A failure of the lock gates — for example, caused by a runaway ship hitting a gate — could unleash a flood on the lands downstream of the locks, as the lake above the locks (Gatun Lake or Miraflores Lake) drains through the lock system. Extra safety against this is provided by doubling the gates at both ends of the upper chamber in each flight of locks; hence, there are four gates in each flight of locks which would have to fail to allow the higher level of water to pass downstream. The additional gates are 70 ft (21 m) away from the operating gates.
Originally, the locks also featured chain barriers, which were stretched across the lock chambers to prevent a ship from running out of control and ramming a gate, and which were lowered into the lock floor to allow the ship to pass. These fender chains featured elaborate braking mechanisms to allow a ship up to 10,000 tons to be safely stopped; however, given the precise control of ships made possible by the mules, it was very unlikely that these chains would ever be required. With many modern canal users being over 60,000 tons, and given the expense of maintaining them, the fender chains were reduced in number in 1976 and finally removed in 1980.
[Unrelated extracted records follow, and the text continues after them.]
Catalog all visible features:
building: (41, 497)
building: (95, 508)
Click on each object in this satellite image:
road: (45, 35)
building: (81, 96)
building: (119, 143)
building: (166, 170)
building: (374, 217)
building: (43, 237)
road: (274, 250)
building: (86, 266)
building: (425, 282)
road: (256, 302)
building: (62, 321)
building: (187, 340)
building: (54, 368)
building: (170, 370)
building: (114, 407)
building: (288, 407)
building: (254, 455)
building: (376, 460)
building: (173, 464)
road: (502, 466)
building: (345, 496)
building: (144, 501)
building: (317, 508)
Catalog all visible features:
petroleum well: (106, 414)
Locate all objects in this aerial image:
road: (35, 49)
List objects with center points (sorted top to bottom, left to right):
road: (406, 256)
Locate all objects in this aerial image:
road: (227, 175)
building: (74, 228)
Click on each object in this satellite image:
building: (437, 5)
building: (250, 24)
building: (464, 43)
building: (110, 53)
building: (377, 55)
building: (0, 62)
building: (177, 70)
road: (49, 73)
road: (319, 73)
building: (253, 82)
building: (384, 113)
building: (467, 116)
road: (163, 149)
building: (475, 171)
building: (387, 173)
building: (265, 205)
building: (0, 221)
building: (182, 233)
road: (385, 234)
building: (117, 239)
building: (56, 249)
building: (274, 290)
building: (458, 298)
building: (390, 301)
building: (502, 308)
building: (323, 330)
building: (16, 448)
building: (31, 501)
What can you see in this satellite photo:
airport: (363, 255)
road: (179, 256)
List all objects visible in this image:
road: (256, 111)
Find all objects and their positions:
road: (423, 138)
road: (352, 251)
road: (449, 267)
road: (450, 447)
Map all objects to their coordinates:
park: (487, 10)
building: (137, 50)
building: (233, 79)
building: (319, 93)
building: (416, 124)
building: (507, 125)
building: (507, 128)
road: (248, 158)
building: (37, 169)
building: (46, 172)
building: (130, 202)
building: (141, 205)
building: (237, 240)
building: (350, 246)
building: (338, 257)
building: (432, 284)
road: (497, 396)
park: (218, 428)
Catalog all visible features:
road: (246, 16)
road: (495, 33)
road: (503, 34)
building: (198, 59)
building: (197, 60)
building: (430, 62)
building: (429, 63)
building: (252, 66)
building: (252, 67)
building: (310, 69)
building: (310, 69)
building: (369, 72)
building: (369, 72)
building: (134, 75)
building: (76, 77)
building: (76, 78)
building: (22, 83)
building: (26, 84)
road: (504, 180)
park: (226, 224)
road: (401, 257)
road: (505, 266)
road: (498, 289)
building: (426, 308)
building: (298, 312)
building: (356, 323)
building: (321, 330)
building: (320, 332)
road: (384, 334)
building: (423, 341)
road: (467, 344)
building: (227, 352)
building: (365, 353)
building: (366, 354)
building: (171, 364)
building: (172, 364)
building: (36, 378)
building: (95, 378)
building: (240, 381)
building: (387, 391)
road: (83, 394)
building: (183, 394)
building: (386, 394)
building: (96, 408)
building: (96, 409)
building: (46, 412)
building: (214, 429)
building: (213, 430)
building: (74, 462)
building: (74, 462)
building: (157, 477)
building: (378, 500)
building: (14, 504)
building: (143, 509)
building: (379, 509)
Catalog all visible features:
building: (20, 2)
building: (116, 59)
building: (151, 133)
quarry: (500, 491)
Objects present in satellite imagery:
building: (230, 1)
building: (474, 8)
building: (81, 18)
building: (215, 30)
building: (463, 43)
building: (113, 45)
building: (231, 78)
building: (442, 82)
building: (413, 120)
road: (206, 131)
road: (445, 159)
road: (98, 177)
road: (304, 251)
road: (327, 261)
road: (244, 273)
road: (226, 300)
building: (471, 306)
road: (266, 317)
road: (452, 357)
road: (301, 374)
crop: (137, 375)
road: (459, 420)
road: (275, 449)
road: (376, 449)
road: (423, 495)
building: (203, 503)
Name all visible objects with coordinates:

Beyond this, the original design of the locks had yet another safety feature — emergency dams which could be swung across the locks at the upper end of every flight. These consisted of swinging bridges, from which girders were lowered to the lock floor; steel shutters could then be run down these girders to block the flow of water. Monthly drills were held, by night and day, to make sure that these dams could be deployed in an emergency.
In the late 1930s, the original dams were replaced by new dams, which were raised out of slots in the bottom of the lock chambers, either hydraulically or by compressed air. The new dams were themselves retired in the late 1980s, and today, no emergency dams are in place.